In the Euclidean space $\mathbb{R}^n$ consider two (ordered) sets of vectors $a_1 \ldots a_k$ and $b_1 \ldots b_k$ with $k \le n$.
Question
- What is the geometrical interpretation of $\det(a_i \cdot b_j)?$
- Is it true that $\det(a_i\cdot b_j)=\det(a'_p\cdot b'_q)$ if $a_1\wedge \ldots \wedge a_k=a'_1\wedge \ldots \wedge a'_k$ and $b_1\wedge \ldots \wedge b_k=b'_1\wedge \ldots \wedge b'_k?$
Since $\det(a_i\cdot a_j)$ equals the squared $k$-volume spanned by $a_1\ldots a_k$, I guess that $\det(a_i\cdot b_j)$ may be interpreted as the $k$-volume spanned by some kind of projection of $b_1\wedge \ldots \wedge b_k$ (thought of as an oriented $k$-parallelogram) onto $a_1\wedge \ldots \wedge a_k$. For the same reason I would answer affirmatively to the second question.
Given a Euclidean structure on $\mathbb R^n$, you deduce a canonical euclidean structure on each $\Lambda ^k\mathbb R^n$.
On pairs of decomposable elements $a_1\wedge \ldots \wedge a_k, b_1\wedge \ldots \wedge b_k\in\Lambda ^k\mathbb R^n$ it is given by the formula $$ (a_1\wedge \ldots \wedge a_k\mid b_1\wedge \ldots \wedge b_k)= \det(a_i\cdot b_j) $$
So your determinant is the scalar product of two vectors, but in a new vector space.

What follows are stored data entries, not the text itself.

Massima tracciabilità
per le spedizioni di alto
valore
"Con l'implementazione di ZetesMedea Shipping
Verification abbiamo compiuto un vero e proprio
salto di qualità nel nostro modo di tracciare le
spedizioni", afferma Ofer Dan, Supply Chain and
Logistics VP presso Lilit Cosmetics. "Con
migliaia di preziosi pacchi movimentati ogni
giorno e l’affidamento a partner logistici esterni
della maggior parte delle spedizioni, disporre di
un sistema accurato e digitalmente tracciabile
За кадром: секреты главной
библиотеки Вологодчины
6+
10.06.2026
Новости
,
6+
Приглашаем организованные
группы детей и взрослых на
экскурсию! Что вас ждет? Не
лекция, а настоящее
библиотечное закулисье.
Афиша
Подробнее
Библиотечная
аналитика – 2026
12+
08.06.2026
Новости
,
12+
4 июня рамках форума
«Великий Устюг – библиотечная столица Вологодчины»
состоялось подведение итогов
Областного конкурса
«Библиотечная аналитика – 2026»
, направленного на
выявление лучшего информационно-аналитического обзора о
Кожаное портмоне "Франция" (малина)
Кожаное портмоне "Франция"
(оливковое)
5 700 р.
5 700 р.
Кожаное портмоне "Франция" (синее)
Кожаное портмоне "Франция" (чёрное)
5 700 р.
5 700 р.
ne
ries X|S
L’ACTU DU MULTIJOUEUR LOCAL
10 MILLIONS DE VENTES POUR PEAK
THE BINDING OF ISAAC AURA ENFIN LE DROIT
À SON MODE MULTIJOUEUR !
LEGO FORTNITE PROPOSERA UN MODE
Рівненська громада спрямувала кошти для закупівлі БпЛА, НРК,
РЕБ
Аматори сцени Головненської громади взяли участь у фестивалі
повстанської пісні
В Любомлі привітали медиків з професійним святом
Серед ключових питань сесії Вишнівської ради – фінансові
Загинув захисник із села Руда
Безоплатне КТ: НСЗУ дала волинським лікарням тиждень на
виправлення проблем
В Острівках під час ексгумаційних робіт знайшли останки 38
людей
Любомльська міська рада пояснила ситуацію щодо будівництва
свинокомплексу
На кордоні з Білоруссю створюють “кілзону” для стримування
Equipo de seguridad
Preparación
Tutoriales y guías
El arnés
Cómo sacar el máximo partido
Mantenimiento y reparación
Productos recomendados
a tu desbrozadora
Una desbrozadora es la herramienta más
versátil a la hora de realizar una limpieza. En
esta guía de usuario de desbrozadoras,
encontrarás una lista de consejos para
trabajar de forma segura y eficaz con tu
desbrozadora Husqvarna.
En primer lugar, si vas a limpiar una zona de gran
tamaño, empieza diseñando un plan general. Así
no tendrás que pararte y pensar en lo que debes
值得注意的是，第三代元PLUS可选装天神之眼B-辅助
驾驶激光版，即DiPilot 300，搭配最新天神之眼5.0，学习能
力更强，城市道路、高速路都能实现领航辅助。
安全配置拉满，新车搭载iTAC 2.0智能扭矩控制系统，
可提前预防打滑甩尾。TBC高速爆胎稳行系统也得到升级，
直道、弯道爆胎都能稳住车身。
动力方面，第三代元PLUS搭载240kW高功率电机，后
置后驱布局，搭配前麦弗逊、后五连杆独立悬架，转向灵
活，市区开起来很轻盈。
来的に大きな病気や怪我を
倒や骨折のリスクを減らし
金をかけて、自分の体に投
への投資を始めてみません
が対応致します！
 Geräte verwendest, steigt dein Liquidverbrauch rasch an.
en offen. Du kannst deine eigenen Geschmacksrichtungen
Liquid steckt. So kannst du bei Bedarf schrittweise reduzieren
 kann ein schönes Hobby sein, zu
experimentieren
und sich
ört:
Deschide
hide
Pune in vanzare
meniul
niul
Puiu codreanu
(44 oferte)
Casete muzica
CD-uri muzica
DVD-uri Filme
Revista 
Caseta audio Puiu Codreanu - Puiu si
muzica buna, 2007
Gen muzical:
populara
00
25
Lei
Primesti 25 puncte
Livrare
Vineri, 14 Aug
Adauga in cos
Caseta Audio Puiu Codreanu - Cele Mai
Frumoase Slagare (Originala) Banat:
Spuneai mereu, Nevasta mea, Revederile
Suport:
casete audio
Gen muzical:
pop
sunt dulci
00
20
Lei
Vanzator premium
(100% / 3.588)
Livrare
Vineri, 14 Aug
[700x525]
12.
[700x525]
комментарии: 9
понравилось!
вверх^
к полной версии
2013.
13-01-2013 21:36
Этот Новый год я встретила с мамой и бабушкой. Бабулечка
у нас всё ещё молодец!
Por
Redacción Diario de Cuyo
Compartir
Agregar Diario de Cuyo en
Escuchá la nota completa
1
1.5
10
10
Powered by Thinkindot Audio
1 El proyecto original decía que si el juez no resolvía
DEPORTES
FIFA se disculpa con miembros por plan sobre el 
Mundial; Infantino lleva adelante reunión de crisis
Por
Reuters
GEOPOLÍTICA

In particular you have the pleasant interpretation that the volume of the parallelipiped spanned by the vectors $a_1, \ldots ,a_k\in V$ is the length of the vector $a_1\wedge \ldots \wedge a_k\in \Lambda ^k\mathbb R^n$.
The above interpretation makes it now obvious that given $$\omega =a_1\wedge \ldots \wedge a_k, \:\omega '=a'_1\wedge \ldots \wedge a'_k, \eta=b_1\wedge \ldots \wedge b_k, \eta'=b'_1\wedge \ldots \wedge b'_k$$ the equalities $\omega=\omega'$ and $\eta=\eta'$ imply that $$(\omega\mid\eta)=\det(a_i\cdot b_j)=(\omega'\mid\eta')=\det(a'_p\cdot b'_q)$$